The apparent disconnect between the president and the bureaucracy he oversees is striking given Biden’s extensive experience in foreign policy and government. Since the 2020 campaign, Biden has also stressed that “the president’s words matter.” He has gone to great lengths to say he will not try to influence the independent Justice Department’s decisions, but some administration officials see his willingness to do so through other independent legal processes.
Once the president says he believes genocide and war crimes have been committed, administration officials said that puts enormous pressure on professional government officials to come to the same conclusion. The concern is that when the State Department’s Global Criminal Justice Office comes to these conclusions on its own, the office risks appearing late in the game or as if trying to justify Biden’s public comments, officials said.
An administration official said Biden’s comments have put particular pressure on Beth Van Schack, the US ambassador for global criminal justice, who was confirmed by the Senate last month. On Friday, Shack met with Ukraine’s Prosecutor General, Irina Venediktova, to compare notes while Venediktvo’s office investigates alleged Russian war crimes by Russia. Venediktova, like Ukrainian President Volodymyr Zelensky, accused Russia of committing genocide in Ukraine.
Officials said US intelligence shows that the Russians have been told that Ukrainians in the eastern Donbass region, where fighting is expected to intensify, are Nazis and that Ukrainian civilians are Nazi sympathizers, raising fears of genocide. Officials said the Russians were told the same thing about the Ukrainians in Mariupol, and one of them noted how brutal Moscow’s military campaign there was.
Genocide is a specific crime under international law, and its proof requires high levels of intent to commit genocide.
Biden’s early indictment of Russia, which Zelensky welcomed, came before human rights organizations have often led US administrations to declare that a regime had committed genocide.
Human Rights Watch, for example, has yet to find evidence of Russia’s genocidal campaign, according to Tara Sepehri Farr, acting deputy director of Human Rights Watch’s Washington office.
“Our research does not match the definition yet,” Sepehri Far said. “That doesn’t mean it won’t happen.”
Biden throughout the decades of his career has been at times quicker than others in the US government to speak out about the genocide.
As an American senator—his words were heavy, but not as heavy as those of the commander in chief—he was often way ahead of his colleagues. In June 1994 when the Clinton administration avoided saying the mass killing in Rwanda was genocide, Biden, then the senator, joined members of the Senate Foreign Relations Committee in insisting that it do.
“Reliable reports – indeed, not contradictory – prove that this is, in fact, a planned campaign of genocide,” the senators wrote in a joint letter.
At about the same time, Biden was among the most powerful voices in American politics who urged strong international intervention in the war in Bosnia.
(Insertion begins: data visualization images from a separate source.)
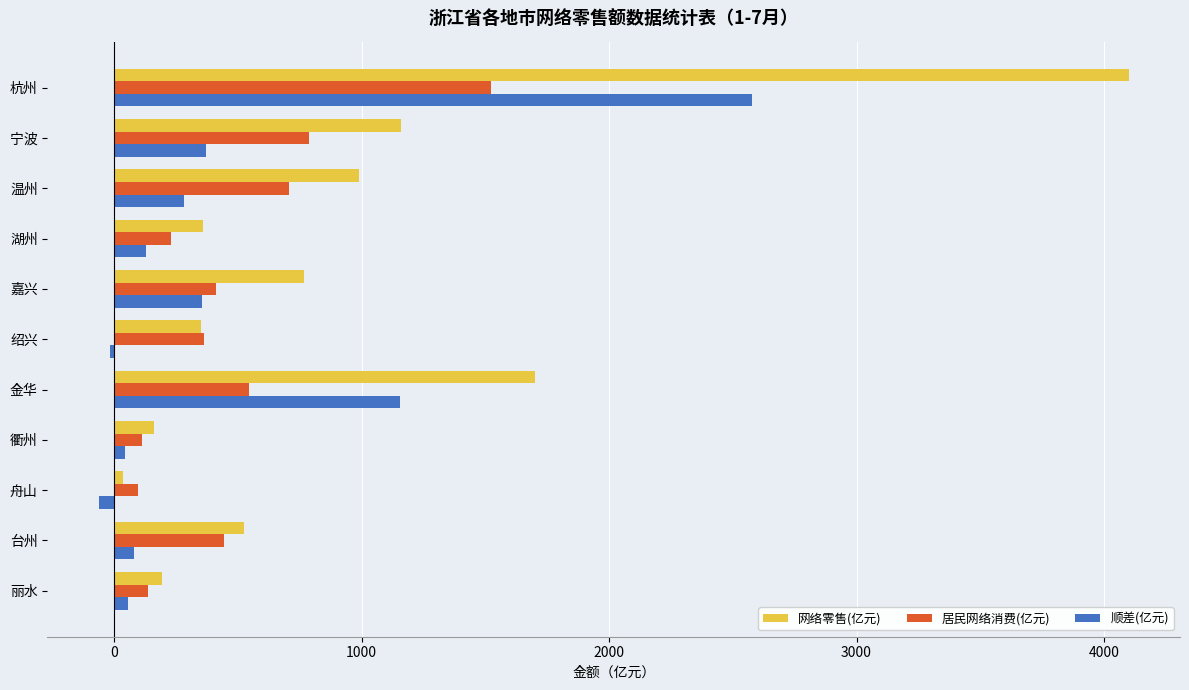

Is it true that 居民网络消费(亿元) equals 706.0 at 温州?

True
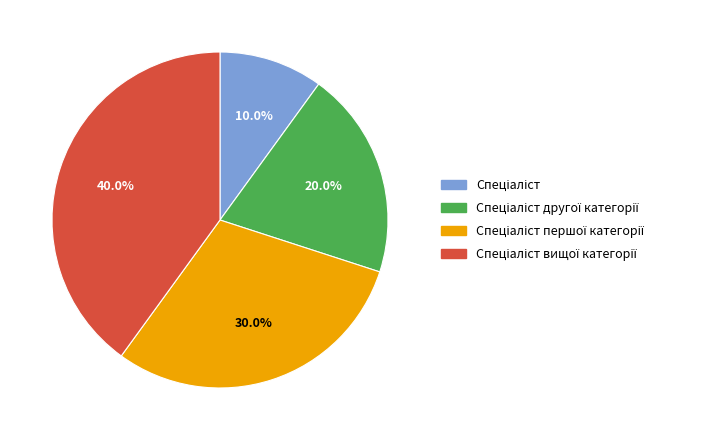

Is there a majority slice in this chart?

No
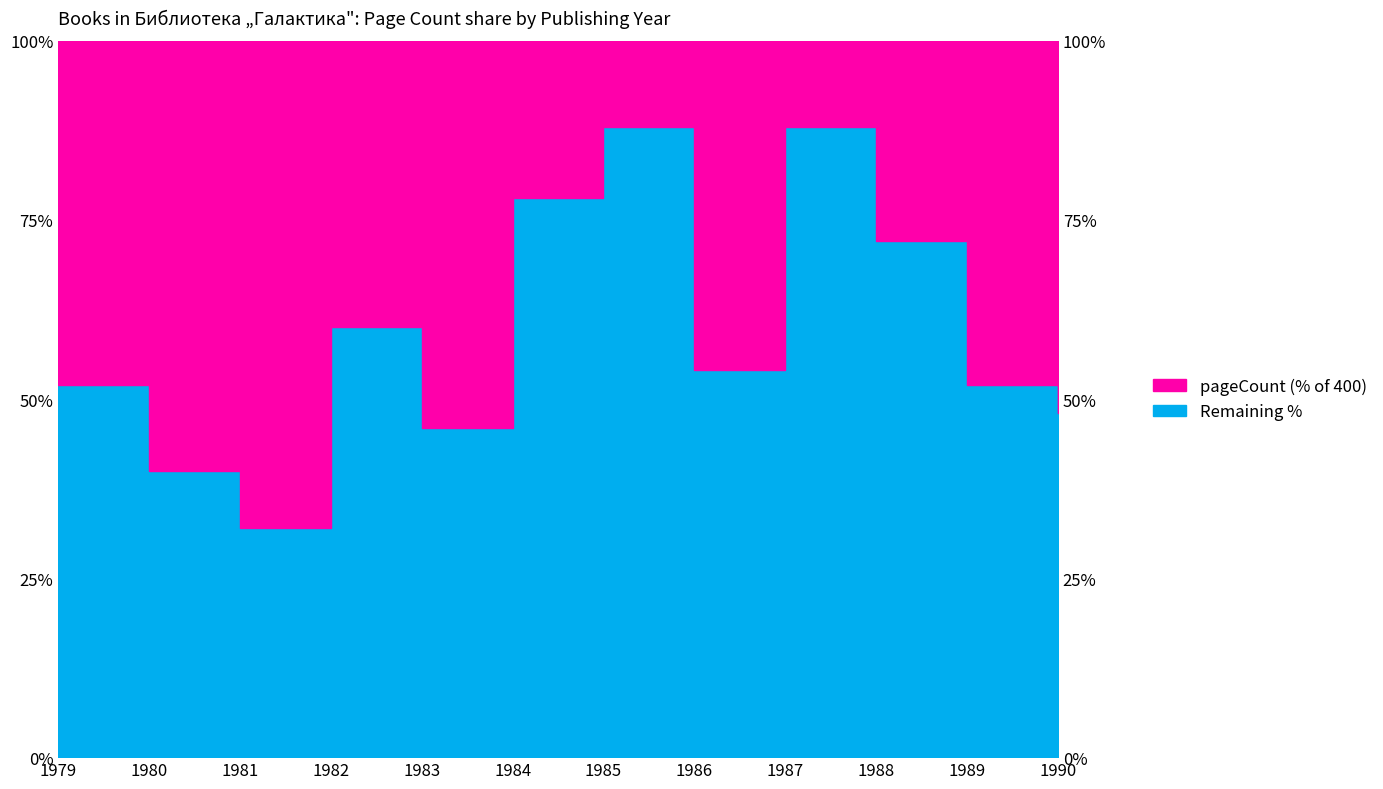

What is the difference between the maximum and minimum values?

56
In June 1994, Biden joined Republican Senator Bob Dole on a visit to Sarajevo, which was under siege. The following year, Biden co-sponsored Dole’s landmark legislation to lift the US arms embargo on Bosnia and Herzegovina. A decade later, Biden was one of eight co-sponsors of legislation to commemorate the Srebrenica massacre as genocide.
Last year, Biden became the first president to officially recognize the mass massacre of Armenians during World War I as a genocide — more than a century after it occurred. This historic move fulfilled a long-awaited wish of the Armenian diaspora, but it angered NATO ally Turkey, whose President Recep Tayyip Erdogan has pleaded with Biden to take it back.
As president, Biden’s words carry more weight, and moving forward with a formal legal process could skew the ultimate goal of holding regimes like Russia to account, Sepehri Farr said.
“It is very important for the United States to lead in establishing the credible truth,” she said. “You don’t want to use the word without being able to fully support and spread it, or else there is a risk of not taking it seriously.”